The teacher gave him a hint, but he went his own way. Teacher: "What did I say just now?"

Student: "inertia."

Teacher: "Please give an example."

Student: "I just talked about it below. Although you hinted at me, I didn't. "

The law stops immediately. This is inertia. "

Discovery, invention and development

(2002- 1 1-22 14:55:50)

In class, the teacher asked everyone to make sentences with discovery, invention and development.

A classmate stood up and said, "My father found my mother, and my father and mother invented it."

Me. I'm growing up. "

dream

(2002- 1 1-22 14:55:5 1)

Student: "Teacher, I dreamed that I became a composer. Excuse me, what should I say?

Dreams come true? "

Teacher: "Sleep less!"

A clever student

(2002- 1 1-22 14:55:53)

In physics class, the teacher is talking about vibration and * * *. In order to make the students understand, the teacher asked

Asked, "What if I throw a stone at the fish pond?"

The students said in unison: "Fine 5 yuan!"

Say class is over

(2002- 1 1-22 14:55:56)

Looking back on high school, Chinese class was the cruelest punishment.

Everyone shook their heads, the hanging beam was biting, and blood flowed. This is terrible, still not.

Ambition that can keep us awake.

So one day, the Chinese teacher finally got angry and wanted to give us this group of confused ghosts.

One is a blow to the head.

He shouted at us, "You ghosts do everything in class."

No, just listen to me. Class is over! "

Listen to the monitor and say, "Stand up!" (The monitor is waking up at this time)

Then six or seven students stood up. .....

The teacher is green in the face.

Teachers are difficult.

(2002- 1 1-22 14:55:57)

When I lived in America, I taught Chinese in an overseas Chinese school, and many students wore braces.

Get orthodontics.

For example, once, I tried to get students to answer what "feedback" is.
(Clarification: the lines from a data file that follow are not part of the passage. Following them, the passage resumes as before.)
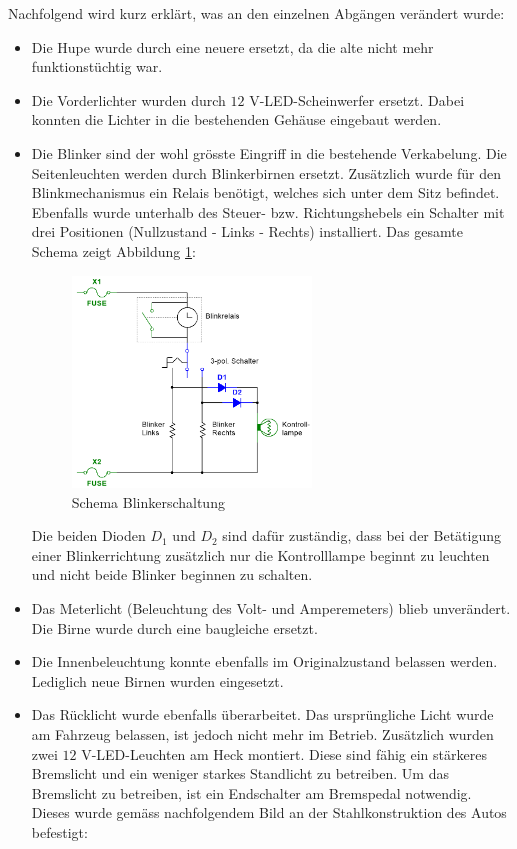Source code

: Nachfolgend wird kurz erklärt, was an den einzelnen Abgängen verändert wurde:
\begin{itemize}
\item Die Hupe wurde durch eine neuere ersetzt, da die alte nicht mehr funktionstüchtig war.
\item Die Vorderlichter wurden durch $12$ V-LED-Scheinwerfer ersetzt. Dabei konnten die Lichter in die bestehenden Gehäuse eingebaut werden.
\item Die Blinker sind der wohl grösste Eingriff in die bestehende Verkabelung. Die Seitenleuchten werden durch Blinkerbirnen ersetzt. Zusätzlich wurde für den Blinkmechanismus ein Relais benötigt, welches sich unter dem Sitz befindet. Ebenfalls wurde unterhalb des Steuer- bzw. Richtungshebels ein Schalter mit drei Positionen (Nullzustand - Links - Rechts) installiert. Das gesamte Schema zeigt Abbildung \ref{fig:SchemaBlinkerschaltung}:

\begin{figure}[h]
	\centering
		\includegraphics[width=0.6\textwidth]{images/Blinkerschaltung_Schema}
	\caption{Schema Blinkerschaltung}
	\label{fig:SchemaBlinkerschaltung}
\end{figure}

Die beiden Dioden $D_1$ und $D_2$ sind dafür zuständig, dass bei der Betätigung einer Blinkerrichtung zusätzlich nur die Kontrolllampe beginnt zu leuchten und nicht beide Blinker beginnen zu schalten.
\item Das Meterlicht (Beleuchtung des Volt- und Amperemeters) blieb unverändert. Die Birne wurde durch eine baugleiche ersetzt.
\item Die Innenbeleuchtung konnte ebenfalls im Originalzustand belassen werden. Lediglich neue Birnen wurden eingesetzt.
\newpage
\item Das Rücklicht wurde ebenfalls überarbeitet. Das ursprüngliche Licht wurde am Fahrzeug belassen, ist jedoch nicht mehr im Betrieb. Zusätzlich wurden zwei $12$ V-LED-Leuchten am Heck montiert. Diese sind fähig ein stärkeres Bremslicht und ein weniger starkes Standlicht zu betreiben. Um das Bremslicht zu betreiben, ist ein Endschalter am Bremspedal notwendig. Dieses wurde gemäss nachfolgendem Bild an der Stahlkonstruktion des Autos befestigt:


\end{itemize}
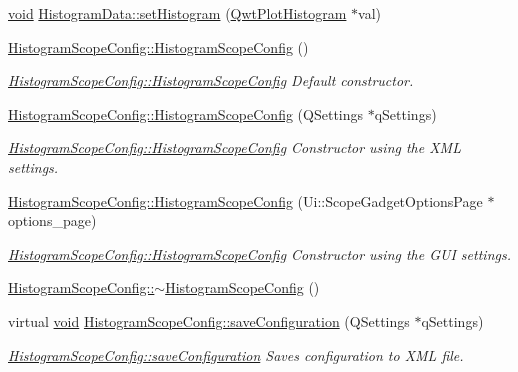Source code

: \begin{DoxyCompactItemize}
\item 
\hyperlink{group___u_a_v_objects_plugin_ga444cf2ff3f0ecbe028adce838d373f5c}{void} \hyperlink{group___scope_plugin_ga2f4dbd730d5616dbd15922f23f775d02}{Histogram\-Data\-::set\-Histogram} (\hyperlink{class_qwt_plot_histogram}{Qwt\-Plot\-Histogram} $\ast$val)
\item 
\hyperlink{group___scope_plugin_ga3770fc706fe9b5fdd16bad59dfc23fa1}{Histogram\-Scope\-Config\-::\-Histogram\-Scope\-Config} ()
\begin{DoxyCompactList}\small\item\em \hyperlink{group___scope_plugin_ga3770fc706fe9b5fdd16bad59dfc23fa1}{Histogram\-Scope\-Config\-::\-Histogram\-Scope\-Config} Default constructor. \end{DoxyCompactList}\item 
\hyperlink{group___scope_plugin_ga0a412b8c840e9f5bc746d492cafed2a5}{Histogram\-Scope\-Config\-::\-Histogram\-Scope\-Config} (Q\-Settings $\ast$q\-Settings)
\begin{DoxyCompactList}\small\item\em \hyperlink{group___scope_plugin_ga3770fc706fe9b5fdd16bad59dfc23fa1}{Histogram\-Scope\-Config\-::\-Histogram\-Scope\-Config} Constructor using the X\-M\-L settings. \end{DoxyCompactList}\item 
\hyperlink{group___scope_plugin_gaa8c3ad4f914751d27033f2c70ea2fc2c}{Histogram\-Scope\-Config\-::\-Histogram\-Scope\-Config} (Ui\-::\-Scope\-Gadget\-Options\-Page $\ast$options\-\_\-page)
\begin{DoxyCompactList}\small\item\em \hyperlink{group___scope_plugin_ga3770fc706fe9b5fdd16bad59dfc23fa1}{Histogram\-Scope\-Config\-::\-Histogram\-Scope\-Config} Constructor using the G\-U\-I settings. \end{DoxyCompactList}\item 
\hyperlink{group___scope_plugin_gafbd12c48895f5b324a0048f956c2a773}{Histogram\-Scope\-Config\-::$\sim$\-Histogram\-Scope\-Config} ()
\item 
virtual \hyperlink{group___u_a_v_objects_plugin_ga444cf2ff3f0ecbe028adce838d373f5c}{void} \hyperlink{group___scope_plugin_ga08dd5f7ac27b067ed6eddc9e645bce45}{Histogram\-Scope\-Config\-::save\-Configuration} (Q\-Settings $\ast$q\-Settings)
\begin{DoxyCompactList}\small\item\em \hyperlink{group___scope_plugin_ga08dd5f7ac27b067ed6eddc9e645bce45}{Histogram\-Scope\-Config\-::save\-Configuration} Saves configuration to X\-M\-L file. \end{DoxyCompactList}\item 

\end{DoxyCompactItemize}
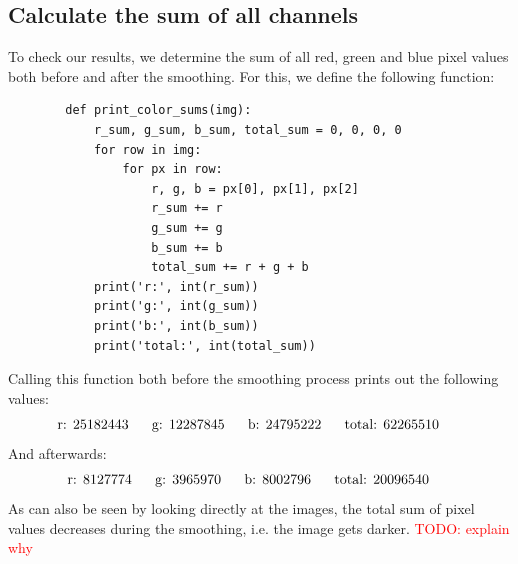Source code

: \newpage
\subsection{Calculate the sum of all channels}
    To check our results, we determine the sum of all red, green 
    and blue pixel values both before and after the smoothing.
    For this, we define the following function:
    \begin{lstlisting}
        def print_color_sums(img):
            r_sum, g_sum, b_sum, total_sum = 0, 0, 0, 0
            for row in img:
                for px in row:
                    r, g, b = px[0], px[1], px[2]
                    r_sum += r
                    g_sum += g
                    b_sum += b
                    total_sum += r + g + b
            print('r:', int(r_sum))
            print('g:', int(g_sum))
            print('b:', int(b_sum))
            print('total:', int(total_sum))\end{lstlisting}
    Calling this function both before the smoothing process prints out
    the following values: \\
    $$
        \textnormal{r: 25182443} \ \ \ \ \
        \textnormal{g: 12287845} \ \ \ \ \
        \textnormal{b: 24795222} \ \ \ \ \
        \textnormal{total: 62265510} \ \ \ \ \
    $$
    And afterwards:
    $$
        \textnormal{r: 8127774} \ \ \ \ \
        \textnormal{g: 3965970} \ \ \ \ \
        \textnormal{b: 8002796} \ \ \ \ \
        \textnormal{total: 20096540} \ \ \ \ \
    $$
    As can also be seen by looking directly at the images, the total sum of 
    pixel values decreases during the smoothing, i.e. the image gets darker.
    \textcolor{red}{TODO: explain why}
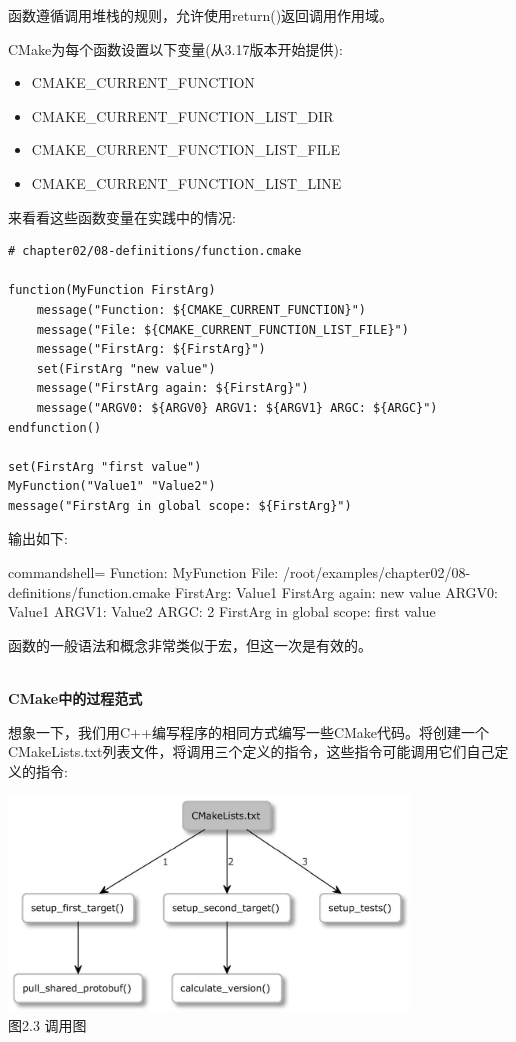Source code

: 函数遵循调用堆栈的规则，允许使用return()返回调用作用域。

CMake为每个函数设置以下变量(从3.17版本开始提供):

\begin{itemize}
\item 
CMAKE\_CURRENT\_FUNCTION

\item 
CMAKE\_CURRENT\_FUNCTION\_LIST\_DIR

\item 
CMAKE\_CURRENT\_FUNCTION\_LIST\_FILE

\item 
CMAKE\_CURRENT\_FUNCTION\_LIST\_LINE
\end{itemize}

来看看这些函数变量在实践中的情况:

\begin{lstlisting}[style=styleCMake]
# chapter02/08-definitions/function.cmake

function(MyFunction FirstArg)
	message("Function: ${CMAKE_CURRENT_FUNCTION}")
	message("File: ${CMAKE_CURRENT_FUNCTION_LIST_FILE}")
	message("FirstArg: ${FirstArg}")
	set(FirstArg "new value")
	message("FirstArg again: ${FirstArg}")
	message("ARGV0: ${ARGV0} ARGV1: ${ARGV1} ARGC: ${ARGC}")
endfunction()

set(FirstArg "first value")
MyFunction("Value1" "Value2")
message("FirstArg in global scope: ${FirstArg}")
\end{lstlisting}

输出如下:

\begin{tcblisting}{commandshell={}}
Function: MyFunction
File: /root/examples/chapter02/08-definitions/function.cmake
FirstArg: Value1
FirstArg again: new value
ARGV0: Value1 ARGV1: Value2 ARGC: 2
FirstArg in global scope: first value
\end{tcblisting}

函数的一般语法和概念非常类似于宏，但这一次是有效的。

\hspace*{\fill} \\ %
\noindent
\textbf{CMake中的过程范式}

想象一下，我们用C++编写程序的相同方式编写一些CMake代码。将创建一个CMakeLists.txt列表文件，将调用三个定义的指令，这些指令可能调用它们自己定义的指令:

\begin{center}
\includegraphics[width=0.8\textwidth]{content/1/chapter2/images/3.jpg}\\
图2.3 调用图
\end{center}


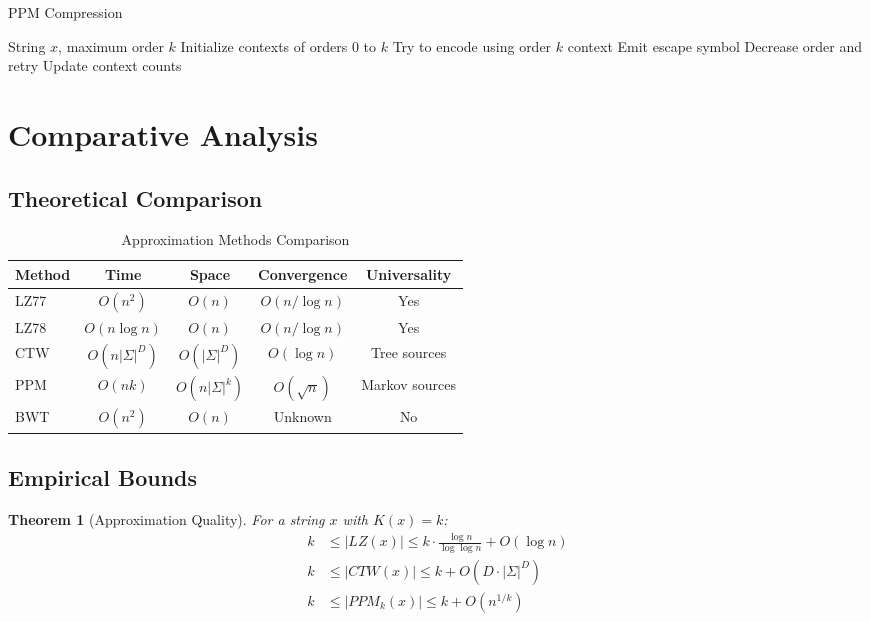 \documentclass[12pt,a4paper]{report}
\newtheorem{theorem}{Theorem}[chapter]
\begin{document}
\begin{algorithm}
\caption{PPM Compression}
\begin{algorithmic}[1]
\REQUIRE String $x$, maximum order $k$
\STATE Initialize contexts of orders $0$ to $k$
    \STATE Try to encode using order $k$ context
        \STATE Emit escape symbol
        \STATE Decrease order and retry
    \ENDIF
    \STATE Update context counts
\ENDFOR
\end{algorithmic}
\end{algorithm}

\section{Comparative Analysis}

\subsection{Theoretical Comparison}

\begin{table}[h]
\centering
\caption{Approximation Methods Comparison}
\begin{tabular}{lcccc}
\toprule
\textbf{Method} & \textbf{Time} & \textbf{Space} & \textbf{Convergence} & \textbf{Universality} \\
\midrule
LZ77 & $O(n^2)$ & $O(n)$ & $O(n/\log n)$ & Yes \\
LZ78 & $O(n\log n)$ & $O(n)$ & $O(n/\log n)$ & Yes \\
CTW & $O(n|\Sigma|^D)$ & $O(|\Sigma|^D)$ & $O(\log n)$ & Tree sources \\
PPM & $O(nk)$ & $O(n|\Sigma|^k)$ & $O(\sqrt{n})$ & Markov sources \\
BWT & $O(n^2)$ & $O(n)$ & Unknown & No \\
\bottomrule
\end{tabular}
\end{table}

\subsection{Empirical Bounds}

\begin{theorem}[Approximation Quality]
For a string $x$ with $K(x) = k$:
\begin{align}
k &\leq |LZ(x)| \leq k \cdot \frac{\log n}{\log\log n} + O(\log n) \\
k &\leq |CTW(x)| \leq k + O(D \cdot |\Sigma|^D) \\
k &\leq |PPM_k(x)| \leq k + O(n^{1/k})
\end{align}
\end{theorem}
\end{document}
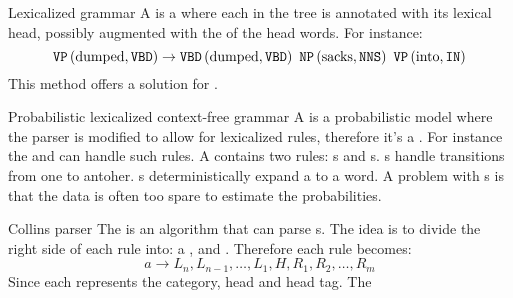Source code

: \begin{df}{Lexicalized grammar}
A \sb{} is a  where each  in the tree is annotated with its lexical head, possibly augmented with the  of the head words. For instance:
\begin{equation}
\fun{\mbox{\texttt{VP}}}{\mbox{dumped},\mbox{\texttt{VBD}}}\rightarrow\fun{\mbox{\texttt{VBD}}}{\mbox{dumped},\mbox{\texttt{VBD}}}\ \fun{\mbox{\texttt{NP}}}{\mbox{sacks},\mbox{\texttt{NNS}}}\ \fun{\mbox{\texttt{VP}}}{\mbox{into},\mbox{\texttt{IN}}}
\end{equation}
This method offers a solution for .
\end{df}
\begin{df}[PLCFG]{Probabilistic lexicalized context-free grammar}
A \sb{} is a probabilistic model where the parser is modified to allow for lexicalized rules, therefore it's a . For instance the  and  can handle such rules. A \sb{} contains two rules: s and s. s handle transitions from one  to antoher. s deterministically expand a  to a word. A problem with \sb{}s is that the data is often too spare to estimate the probabilities.
\end{df}
\begin{df}{Collins parser}
The \sb{} is an algorithm that can parse s. The idea is to divide the right side of each rule into: a ,  and . Therefore each rule becomes:
\begin{equation}
a\rightarrow L_n, L_{n-1},\ldots,L_1,H,R_1,R_2,\ldots,R_m
\end{equation}
Since each  represents the category, head and head tag. The \sb{}
\end{df}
"Now parents spend a lot of money to correct your teeth. When they get old,

What's the name of this situation? "

The students said in unison, "A tooth for a tooth!"

learn Chinese

(2002- 1 1-22 14:55:54)

When foreign students learn Chinese, they often make jokes, which makes people laugh.

One student couldn't tell the difference between rich and expensive, so he made a sentence and said, "The Third Plenary Session of the Communist Party of China won."

After that, farmers became more and more expensive. "

There is a sentence in the girl's homework: "I am very busy every day and I am doing my homework during the day."

Have classes and practice having children at night. "

Another boy divorced Mrs. Zhang from her husband when he translated English into Chinese.

Married, I feel sorry for her. Mrs. Zhang divorced her husband.

Yes, I feel sorry for her. "

How many times?

(2002- 1 1-22 14:55:5 1)

The teacher asked in class, "How many wars took place in Spain in the fifteenth century?"

"Six times." A student answered quickly.

"Which six times?" The teacher asked again.

"The first time, the second time, the third time, the fourth time, the fifth time and the sixth time."

Sleep in class

(2002- 1 1-22 14:55:50)

A student was sleeping in class and was found by the teacher.

Teacher: Why do you sleep in class?

Student: I didn't sleep!

Teacher: Then why do you close your eyes?

A student: I'm meditating!

Teacher: Then why do you nod?

Student: What you just said is very reasonable!

Teacher: Then why are you drooling?

A student: Teacher, you speak with relish!